PROBLEM: Copy word for word the part of the article below on the "social media trial" debate that falls between "Shimjitha Musthafa, who" and "in real time.", inclusive.
PASSAGE PROVIDED START
Following the death by suicide of 42-year-old Kozhikode native Deepak U, who was accused via a video of sexually harassing a woman on a bus, a heated discussion is raging on the concept of ‘social media trial’.
Shimjitha Musthafa, who had uploaded a video of Deepak allegedly grazing her body with his elbow, now faces cyber attacks and legal charges of abetting suicide.
Initially accused of “follower farming”, her social media handles have been deleted. Reports say she is absconding, and may have fled the country.
As videos, posts and personal testimonies increasingly surface online before any formal inquiry, questions around justice, deterrence, defamation and due process are colliding in real time.
For many women, the mobile phone has become both a shield and megaphone. Recording instances of misbehaviour in public transport, they argue, acts as an immediate deterrent in spaces where silence has long been normalised.
Others, however, warn that once allegations enter the court of public opinion, reputations can be dismantled irreversibly often without verification or recourse. This can amount to character assasination.
Arathi P M, assistant professor at the School of Indian Legal Thought of MG University, cautions against assessing such incidents in isolation. Sexual violence in public spaces, she notes, is not an exception but a nasty reality that women have been enduring for generations.
Just because one or two cases appear dubious or unfair, it does not mean that the root problem does not exist.
PASSAGE PROVIDED END
DATA LISTING START
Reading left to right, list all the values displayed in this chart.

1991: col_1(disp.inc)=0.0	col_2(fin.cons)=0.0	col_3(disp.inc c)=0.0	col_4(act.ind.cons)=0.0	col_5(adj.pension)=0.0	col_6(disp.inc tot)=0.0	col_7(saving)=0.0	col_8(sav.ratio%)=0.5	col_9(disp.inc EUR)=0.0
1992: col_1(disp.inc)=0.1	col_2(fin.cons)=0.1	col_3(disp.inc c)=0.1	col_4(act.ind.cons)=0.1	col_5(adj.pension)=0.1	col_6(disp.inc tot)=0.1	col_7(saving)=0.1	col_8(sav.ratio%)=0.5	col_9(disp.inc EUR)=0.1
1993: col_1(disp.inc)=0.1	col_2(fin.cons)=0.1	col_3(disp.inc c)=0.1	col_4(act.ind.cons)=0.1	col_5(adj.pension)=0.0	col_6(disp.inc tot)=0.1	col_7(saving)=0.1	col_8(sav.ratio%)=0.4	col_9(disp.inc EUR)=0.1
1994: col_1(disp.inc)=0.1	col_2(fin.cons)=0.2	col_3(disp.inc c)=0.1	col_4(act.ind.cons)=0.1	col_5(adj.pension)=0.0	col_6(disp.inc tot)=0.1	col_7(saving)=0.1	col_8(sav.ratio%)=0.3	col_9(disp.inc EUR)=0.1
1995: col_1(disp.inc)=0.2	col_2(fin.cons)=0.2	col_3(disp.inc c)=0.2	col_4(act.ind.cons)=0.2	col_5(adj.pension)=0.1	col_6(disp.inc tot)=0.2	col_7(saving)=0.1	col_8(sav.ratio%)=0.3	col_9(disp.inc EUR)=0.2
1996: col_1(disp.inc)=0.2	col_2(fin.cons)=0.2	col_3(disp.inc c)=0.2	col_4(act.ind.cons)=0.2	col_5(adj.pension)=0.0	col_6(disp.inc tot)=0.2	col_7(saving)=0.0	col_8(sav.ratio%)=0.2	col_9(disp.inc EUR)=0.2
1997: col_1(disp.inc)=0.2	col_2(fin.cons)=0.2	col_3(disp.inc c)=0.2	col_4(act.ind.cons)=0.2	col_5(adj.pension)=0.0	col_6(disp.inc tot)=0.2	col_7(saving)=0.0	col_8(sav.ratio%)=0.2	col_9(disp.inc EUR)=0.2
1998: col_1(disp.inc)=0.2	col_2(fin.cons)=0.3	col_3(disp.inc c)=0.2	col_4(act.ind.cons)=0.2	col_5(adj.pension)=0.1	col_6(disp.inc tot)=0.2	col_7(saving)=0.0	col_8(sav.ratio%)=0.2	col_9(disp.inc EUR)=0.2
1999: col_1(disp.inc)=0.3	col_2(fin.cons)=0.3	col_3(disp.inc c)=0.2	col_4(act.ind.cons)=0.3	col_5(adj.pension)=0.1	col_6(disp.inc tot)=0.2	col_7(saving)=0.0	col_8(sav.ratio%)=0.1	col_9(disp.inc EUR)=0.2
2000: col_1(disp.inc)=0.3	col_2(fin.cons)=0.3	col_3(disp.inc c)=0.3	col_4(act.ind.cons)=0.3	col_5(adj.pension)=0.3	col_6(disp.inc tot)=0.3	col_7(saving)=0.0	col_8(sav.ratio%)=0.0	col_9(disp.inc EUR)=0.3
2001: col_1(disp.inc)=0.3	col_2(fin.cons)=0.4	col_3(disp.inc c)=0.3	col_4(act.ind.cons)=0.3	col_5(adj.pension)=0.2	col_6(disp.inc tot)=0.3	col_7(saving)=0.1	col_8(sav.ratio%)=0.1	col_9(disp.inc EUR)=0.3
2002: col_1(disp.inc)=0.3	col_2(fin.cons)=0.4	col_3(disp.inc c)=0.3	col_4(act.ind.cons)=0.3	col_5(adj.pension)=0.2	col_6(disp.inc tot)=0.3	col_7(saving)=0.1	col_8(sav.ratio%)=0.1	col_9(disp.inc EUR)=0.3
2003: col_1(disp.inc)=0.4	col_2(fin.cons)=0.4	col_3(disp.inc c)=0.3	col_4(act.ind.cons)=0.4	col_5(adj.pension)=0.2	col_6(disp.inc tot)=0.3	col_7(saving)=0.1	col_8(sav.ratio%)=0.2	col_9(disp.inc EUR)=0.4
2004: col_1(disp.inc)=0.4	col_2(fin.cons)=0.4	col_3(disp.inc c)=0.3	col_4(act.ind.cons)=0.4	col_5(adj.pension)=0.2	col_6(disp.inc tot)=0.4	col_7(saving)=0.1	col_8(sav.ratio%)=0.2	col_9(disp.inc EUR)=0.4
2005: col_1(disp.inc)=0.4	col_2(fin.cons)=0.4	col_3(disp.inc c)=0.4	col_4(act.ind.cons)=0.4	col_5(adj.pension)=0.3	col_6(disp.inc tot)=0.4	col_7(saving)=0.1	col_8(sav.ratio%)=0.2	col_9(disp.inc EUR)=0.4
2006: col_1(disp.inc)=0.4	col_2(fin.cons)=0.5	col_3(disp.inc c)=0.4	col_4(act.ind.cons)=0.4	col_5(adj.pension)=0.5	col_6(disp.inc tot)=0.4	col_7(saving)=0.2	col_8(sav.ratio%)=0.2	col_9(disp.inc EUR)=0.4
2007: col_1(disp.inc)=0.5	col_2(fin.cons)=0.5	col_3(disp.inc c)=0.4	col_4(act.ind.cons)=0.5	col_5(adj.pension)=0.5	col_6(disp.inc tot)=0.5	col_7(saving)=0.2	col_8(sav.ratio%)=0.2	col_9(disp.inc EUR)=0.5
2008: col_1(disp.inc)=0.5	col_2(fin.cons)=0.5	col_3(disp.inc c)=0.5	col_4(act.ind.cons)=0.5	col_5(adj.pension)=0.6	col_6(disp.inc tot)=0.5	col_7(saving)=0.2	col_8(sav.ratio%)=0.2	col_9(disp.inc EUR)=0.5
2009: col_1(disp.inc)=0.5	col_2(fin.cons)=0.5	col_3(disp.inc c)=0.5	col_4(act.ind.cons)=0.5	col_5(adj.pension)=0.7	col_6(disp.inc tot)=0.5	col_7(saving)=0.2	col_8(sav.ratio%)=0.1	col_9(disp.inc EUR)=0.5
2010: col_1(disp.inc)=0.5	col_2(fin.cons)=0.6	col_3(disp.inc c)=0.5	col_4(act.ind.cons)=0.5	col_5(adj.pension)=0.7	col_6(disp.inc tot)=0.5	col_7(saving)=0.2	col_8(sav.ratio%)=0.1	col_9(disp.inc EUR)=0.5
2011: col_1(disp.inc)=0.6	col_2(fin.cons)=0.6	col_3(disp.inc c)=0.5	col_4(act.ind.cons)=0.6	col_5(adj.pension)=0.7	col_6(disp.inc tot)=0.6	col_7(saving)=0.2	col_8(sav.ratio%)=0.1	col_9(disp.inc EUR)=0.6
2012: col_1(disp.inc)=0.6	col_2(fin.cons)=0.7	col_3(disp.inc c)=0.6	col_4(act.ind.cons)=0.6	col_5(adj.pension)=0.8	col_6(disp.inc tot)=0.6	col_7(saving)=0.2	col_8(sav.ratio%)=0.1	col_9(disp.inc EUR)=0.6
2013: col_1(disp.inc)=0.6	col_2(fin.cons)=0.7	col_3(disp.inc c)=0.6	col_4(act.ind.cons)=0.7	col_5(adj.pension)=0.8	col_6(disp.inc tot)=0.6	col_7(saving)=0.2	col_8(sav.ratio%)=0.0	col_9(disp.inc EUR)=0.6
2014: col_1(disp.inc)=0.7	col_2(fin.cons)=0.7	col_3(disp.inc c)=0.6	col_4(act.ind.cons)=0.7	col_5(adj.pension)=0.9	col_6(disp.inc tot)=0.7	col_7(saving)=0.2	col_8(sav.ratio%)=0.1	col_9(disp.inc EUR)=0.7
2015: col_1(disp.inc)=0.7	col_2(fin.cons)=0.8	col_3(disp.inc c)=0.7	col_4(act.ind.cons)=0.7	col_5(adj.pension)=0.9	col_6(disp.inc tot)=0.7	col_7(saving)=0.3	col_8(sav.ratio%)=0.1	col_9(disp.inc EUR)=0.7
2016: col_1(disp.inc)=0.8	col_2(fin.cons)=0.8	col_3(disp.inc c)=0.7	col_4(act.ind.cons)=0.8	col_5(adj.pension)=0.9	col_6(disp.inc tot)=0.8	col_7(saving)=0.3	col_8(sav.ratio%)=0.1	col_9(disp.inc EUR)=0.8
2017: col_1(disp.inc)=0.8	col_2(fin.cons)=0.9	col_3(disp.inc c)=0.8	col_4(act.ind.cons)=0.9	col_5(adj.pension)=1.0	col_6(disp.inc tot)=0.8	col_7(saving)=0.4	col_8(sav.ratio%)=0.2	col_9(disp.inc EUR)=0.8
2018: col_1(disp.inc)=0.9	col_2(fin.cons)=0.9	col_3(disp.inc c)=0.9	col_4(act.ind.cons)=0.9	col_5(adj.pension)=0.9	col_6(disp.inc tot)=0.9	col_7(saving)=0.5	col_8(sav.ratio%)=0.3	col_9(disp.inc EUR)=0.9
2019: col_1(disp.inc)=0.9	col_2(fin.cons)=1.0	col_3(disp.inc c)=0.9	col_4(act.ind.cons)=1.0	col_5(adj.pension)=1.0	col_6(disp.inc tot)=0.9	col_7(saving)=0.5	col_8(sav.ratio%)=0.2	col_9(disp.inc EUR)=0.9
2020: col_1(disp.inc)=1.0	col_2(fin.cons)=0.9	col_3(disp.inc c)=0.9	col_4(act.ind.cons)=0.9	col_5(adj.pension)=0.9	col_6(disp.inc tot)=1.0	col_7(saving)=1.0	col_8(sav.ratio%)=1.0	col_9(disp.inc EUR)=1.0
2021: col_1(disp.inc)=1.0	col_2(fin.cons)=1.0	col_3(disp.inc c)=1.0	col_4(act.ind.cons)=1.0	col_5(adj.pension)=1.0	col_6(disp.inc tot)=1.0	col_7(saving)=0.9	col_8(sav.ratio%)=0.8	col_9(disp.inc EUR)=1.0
DATA LISTING END
OUTPUT OF THE TASK:
Shimjitha Musthafa, who had uploaded a video of Deepak allegedly grazing her body with his elbow, now faces cyber attacks and legal charges of abetting suicide.
Initially accused of “follower farming”, her social media handles have been deleted. Reports say she is absconding, and may have fled the country.
As videos, posts and personal testimonies increasingly surface online before any formal inquiry, questions around justice, deterrence, defamation and due process are colliding in real time.